Task instructions = Look for the string "bits" in the data below, and copy each line that holds it.

Record extracts =
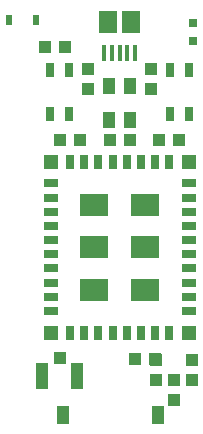
<source format=gtp>
G75*
G70*
%OFA0B0*%
%FSLAX24Y24*%
%IPPOS*%
%LPD*%
%AMOC8*
5,1,8,0,0,1.08239X$1,22.5*
%
%ADD10R,0.0433X0.0394*%
%ADD11R,0.0157X0.0531*%
%ADD12R,0.0591X0.0748*%
%ADD13R,0.0248X0.0327*%
%ADD14R,0.0472X0.0472*%
%ADD15R,0.0472X0.0276*%
%ADD16R,0.0276X0.0472*%
%ADD17R,0.0945X0.0748*%
%ADD18R,0.0394X0.0433*%
%ADD19R,0.0256X0.0492*%
%ADD20R,0.0315X0.0315*%
%ADD21R,0.0433X0.0551*%
%ADD22R,0.0413X0.0866*%
%ADD23R,0.0394X0.0413*%
%ADD24R,0.0394X0.0591*%
D10*
X005768Y002400D03*
X006437Y002400D03*
X006558Y009690D03*
X007227Y009690D03*
X006293Y011405D03*
X006293Y012075D03*
X004193Y012075D03*
X004193Y011405D03*
X003927Y009690D03*
X003258Y009690D03*
D11*
X004731Y012587D03*
X004987Y012587D03*
X005243Y012587D03*
X005499Y012587D03*
X005755Y012587D03*
D12*
X005637Y013640D03*
X004849Y013636D03*
D13*
X002446Y013690D03*
X001540Y013690D03*
D14*
X002940Y008983D03*
X002940Y003274D03*
X007546Y003274D03*
X007546Y008983D03*
D15*
X007546Y008254D03*
X007546Y007782D03*
X007546Y007309D03*
X007546Y006837D03*
X007546Y006364D03*
X007546Y005892D03*
X007546Y005420D03*
X007546Y004947D03*
X007546Y004475D03*
X007546Y004002D03*
X002940Y004002D03*
X002940Y004475D03*
X002940Y004947D03*
X002940Y005420D03*
X002940Y005892D03*
X002940Y006364D03*
X002940Y006837D03*
X002940Y007309D03*
X002940Y007782D03*
X002940Y008254D03*
D16*
X003589Y008983D03*
X004062Y008983D03*
X004534Y008983D03*
X005007Y008983D03*
X005479Y008983D03*
X005951Y008983D03*
X006424Y008983D03*
X006896Y008983D03*
X006896Y003274D03*
X006424Y003274D03*
X005951Y003274D03*
X005479Y003274D03*
X005007Y003274D03*
X004534Y003274D03*
X004062Y003274D03*
X003589Y003274D03*
D17*
X004396Y004711D03*
X004396Y006128D03*
X004396Y007546D03*
X006089Y007546D03*
X006089Y006128D03*
X006089Y004711D03*
D18*
X006443Y002375D03*
X006443Y001705D03*
X007043Y001695D03*
X007043Y001025D03*
X007643Y001705D03*
X007643Y002375D03*
X005577Y009690D03*
X004908Y009690D03*
X003427Y012810D03*
X002758Y012810D03*
D19*
X002938Y012028D03*
X003548Y012028D03*
X003548Y010552D03*
X002938Y010552D03*
X006938Y010552D03*
X007548Y010552D03*
X007548Y012028D03*
X006938Y012028D03*
D20*
X007693Y012995D03*
X007693Y013585D03*
D21*
X005597Y011511D03*
X004888Y011511D03*
X004888Y010369D03*
X005597Y010369D03*
D22*
X002662Y001840D03*
X003824Y001840D03*
D23*
X003243Y002441D03*
D24*
X003368Y000540D03*
X006518Y000540D03*
M02*

</source>
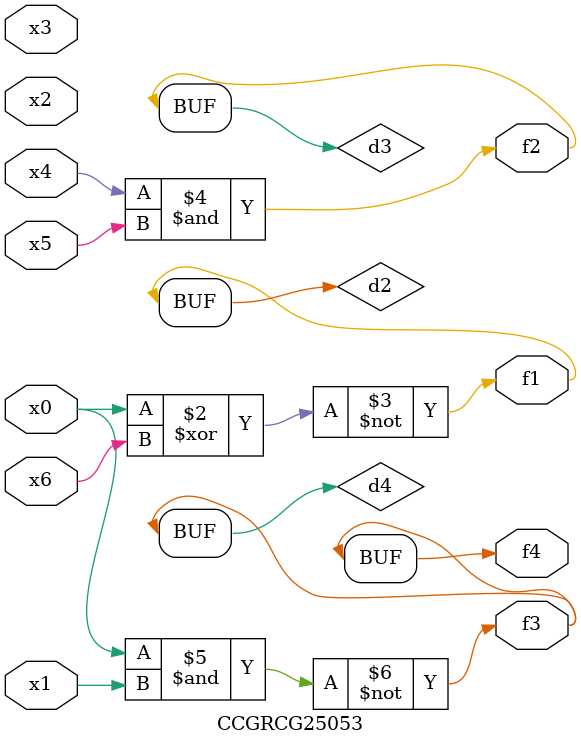
<source format=v>
module CCGRCG25053(
	input x0, x1, x2, x3, x4, x5, x6,
	output f1, f2, f3, f4
);

	wire d1, d2, d3, d4;

	nor (d1, x0);
	xnor (d2, x0, x6);
	and (d3, x4, x5);
	nand (d4, x0, x1);
	assign f1 = d2;
	assign f2 = d3;
	assign f3 = d4;
	assign f4 = d4;
endmodule

</source>
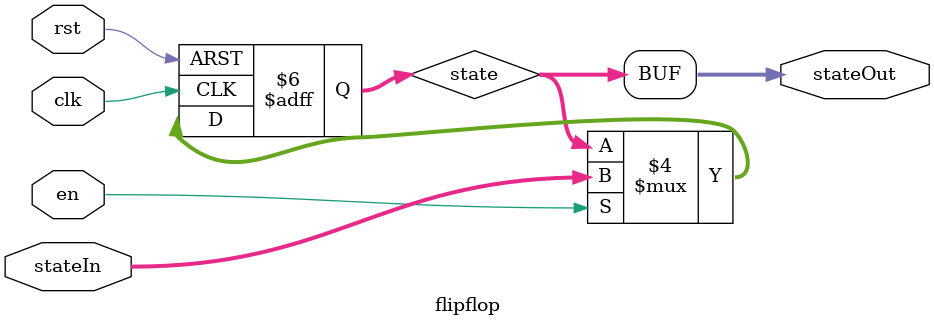
<source format=sv>
module flipflop #(parameter bits = 2) 
	(input logic clk,rst,en, 
	input [bits-1:0] stateIn, 
	output logic [bits-1:0] stateOut);

logic [bits-1:0] state = 2'h0;
always_ff @ (posedge clk, posedge rst) begin
	if (rst)
		state = 2'b0;
	else begin
		if(en)
			state = stateIn;
	end
end

assign stateOut = state;

endmodule

</source>
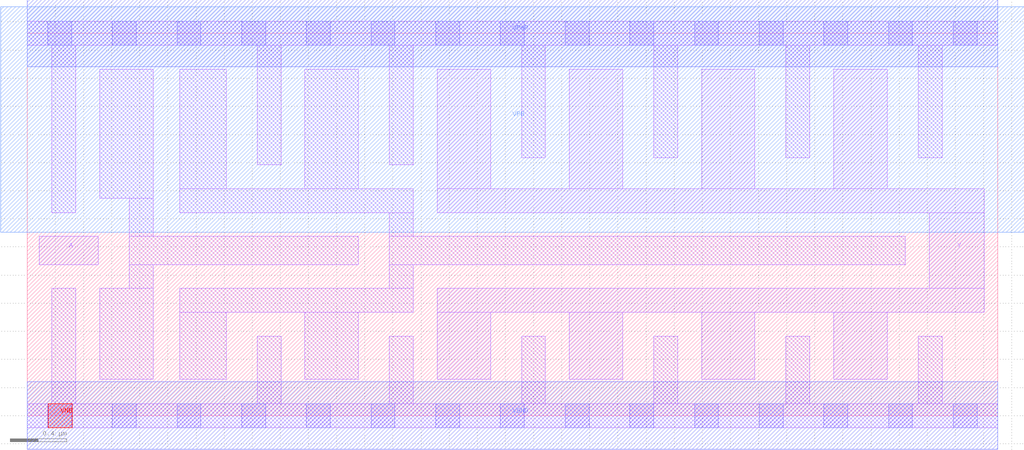
<source format=lef>
# Copyright 2020 The SkyWater PDK Authors
#
# Licensed under the Apache License, Version 2.0 (the "License");
# you may not use this file except in compliance with the License.
# You may obtain a copy of the License at
#
#     https://www.apache.org/licenses/LICENSE-2.0
#
# Unless required by applicable law or agreed to in writing, software
# distributed under the License is distributed on an "AS IS" BASIS,
# WITHOUT WARRANTIES OR CONDITIONS OF ANY KIND, either express or implied.
# See the License for the specific language governing permissions and
# limitations under the License.
#
# SPDX-License-Identifier: Apache-2.0

VERSION 5.7 ;
  NOWIREEXTENSIONATPIN ON ;
  DIVIDERCHAR "/" ;
  BUSBITCHARS "[]" ;
PROPERTYDEFINITIONS
  MACRO maskLayoutSubType STRING ;
  MACRO prCellType STRING ;
  MACRO originalViewName STRING ;
END PROPERTYDEFINITIONS
MACRO sky130_fd_sc_hdll__bufinv_8
  CLASS CORE ;
  FOREIGN sky130_fd_sc_hdll__bufinv_8 ;
  ORIGIN  0.000000  0.000000 ;
  SIZE  6.900000 BY  2.720000 ;
  SYMMETRY X Y R90 ;
  SITE unithd ;
  PIN A
    ANTENNAGATEAREA  0.277500 ;
    DIRECTION INPUT ;
    USE SIGNAL ;
    PORT
      LAYER li1 ;
        RECT 0.085000 1.075000 0.505000 1.275000 ;
    END
  END A
  PIN Y
    ANTENNADIFFAREA  2.024500 ;
    DIRECTION OUTPUT ;
    USE SIGNAL ;
    PORT
      LAYER li1 ;
        RECT 2.915000 0.260000 3.295000 0.735000 ;
        RECT 2.915000 0.735000 6.805000 0.905000 ;
        RECT 2.915000 1.445000 6.805000 1.615000 ;
        RECT 2.915000 1.615000 3.295000 2.465000 ;
        RECT 3.855000 0.260000 4.235000 0.735000 ;
        RECT 3.855000 1.615000 4.235000 2.465000 ;
        RECT 4.795000 0.260000 5.175000 0.735000 ;
        RECT 4.795000 1.615000 5.175000 2.465000 ;
        RECT 5.735000 0.260000 6.115000 0.735000 ;
        RECT 5.735000 1.615000 6.115000 2.465000 ;
        RECT 6.415000 0.905000 6.805000 1.445000 ;
    END
  END Y
  PIN VGND
    DIRECTION INOUT ;
    USE GROUND ;
    PORT
      LAYER met1 ;
        RECT 0.000000 -0.240000 6.900000 0.240000 ;
    END
  END VGND
  PIN VNB
    DIRECTION INOUT ;
    USE GROUND ;
    PORT
      LAYER pwell ;
        RECT 0.150000 -0.085000 0.320000 0.085000 ;
    END
  END VNB
  PIN VPB
    DIRECTION INOUT ;
    USE POWER ;
    PORT
      LAYER nwell ;
        RECT -0.190000 1.305000 7.090000 2.910000 ;
    END
  END VPB
  PIN VPWR
    DIRECTION INOUT ;
    USE POWER ;
    PORT
      LAYER met1 ;
        RECT 0.000000 2.480000 6.900000 2.960000 ;
    END
  END VPWR
  OBS
    LAYER li1 ;
      RECT 0.000000 -0.085000 6.900000 0.085000 ;
      RECT 0.000000  2.635000 6.900000 2.805000 ;
      RECT 0.175000  0.085000 0.345000 0.905000 ;
      RECT 0.175000  1.445000 0.345000 2.635000 ;
      RECT 0.515000  0.260000 0.895000 0.905000 ;
      RECT 0.515000  1.545000 0.895000 2.465000 ;
      RECT 0.725000  0.905000 0.895000 1.075000 ;
      RECT 0.725000  1.075000 2.355000 1.275000 ;
      RECT 0.725000  1.275000 0.895000 1.545000 ;
      RECT 1.085000  0.260000 1.415000 0.735000 ;
      RECT 1.085000  0.735000 2.745000 0.905000 ;
      RECT 1.085000  1.445000 2.745000 1.615000 ;
      RECT 1.085000  1.615000 1.415000 2.465000 ;
      RECT 1.635000  0.085000 1.805000 0.565000 ;
      RECT 1.635000  1.785000 1.805000 2.635000 ;
      RECT 1.975000  0.260000 2.355000 0.735000 ;
      RECT 1.975000  1.615000 2.355000 2.465000 ;
      RECT 2.575000  0.085000 2.745000 0.565000 ;
      RECT 2.575000  0.905000 2.745000 1.075000 ;
      RECT 2.575000  1.075000 6.245000 1.275000 ;
      RECT 2.575000  1.275000 2.745000 1.445000 ;
      RECT 2.575000  1.785000 2.745000 2.635000 ;
      RECT 3.515000  0.085000 3.685000 0.565000 ;
      RECT 3.515000  1.835000 3.685000 2.635000 ;
      RECT 4.455000  0.085000 4.625000 0.565000 ;
      RECT 4.455000  1.835000 4.625000 2.635000 ;
      RECT 5.395000  0.085000 5.565000 0.565000 ;
      RECT 5.395000  1.835000 5.565000 2.635000 ;
      RECT 6.335000  0.085000 6.505000 0.565000 ;
      RECT 6.335000  1.835000 6.505000 2.635000 ;
    LAYER mcon ;
      RECT 0.145000 -0.085000 0.315000 0.085000 ;
      RECT 0.145000  2.635000 0.315000 2.805000 ;
      RECT 0.605000 -0.085000 0.775000 0.085000 ;
      RECT 0.605000  2.635000 0.775000 2.805000 ;
      RECT 1.065000 -0.085000 1.235000 0.085000 ;
      RECT 1.065000  2.635000 1.235000 2.805000 ;
      RECT 1.525000 -0.085000 1.695000 0.085000 ;
      RECT 1.525000  2.635000 1.695000 2.805000 ;
      RECT 1.985000 -0.085000 2.155000 0.085000 ;
      RECT 1.985000  2.635000 2.155000 2.805000 ;
      RECT 2.445000 -0.085000 2.615000 0.085000 ;
      RECT 2.445000  2.635000 2.615000 2.805000 ;
      RECT 2.905000 -0.085000 3.075000 0.085000 ;
      RECT 2.905000  2.635000 3.075000 2.805000 ;
      RECT 3.365000 -0.085000 3.535000 0.085000 ;
      RECT 3.365000  2.635000 3.535000 2.805000 ;
      RECT 3.825000 -0.085000 3.995000 0.085000 ;
      RECT 3.825000  2.635000 3.995000 2.805000 ;
      RECT 4.285000 -0.085000 4.455000 0.085000 ;
      RECT 4.285000  2.635000 4.455000 2.805000 ;
      RECT 4.745000 -0.085000 4.915000 0.085000 ;
      RECT 4.745000  2.635000 4.915000 2.805000 ;
      RECT 5.205000 -0.085000 5.375000 0.085000 ;
      RECT 5.205000  2.635000 5.375000 2.805000 ;
      RECT 5.665000 -0.085000 5.835000 0.085000 ;
      RECT 5.665000  2.635000 5.835000 2.805000 ;
      RECT 6.125000 -0.085000 6.295000 0.085000 ;
      RECT 6.125000  2.635000 6.295000 2.805000 ;
      RECT 6.585000 -0.085000 6.755000 0.085000 ;
      RECT 6.585000  2.635000 6.755000 2.805000 ;
  END
  PROPERTY maskLayoutSubType "abstract" ;
  PROPERTY prCellType "standard" ;
  PROPERTY originalViewName "layout" ;
END sky130_fd_sc_hdll__bufinv_8
END LIBRARY

</source>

Reply to the task =
module flipflop #(parameter bits = 2) 
	input [bits-1:0] stateIn, 
	output logic [bits-1:0] stateOut);
logic [bits-1:0] state = 2'h0;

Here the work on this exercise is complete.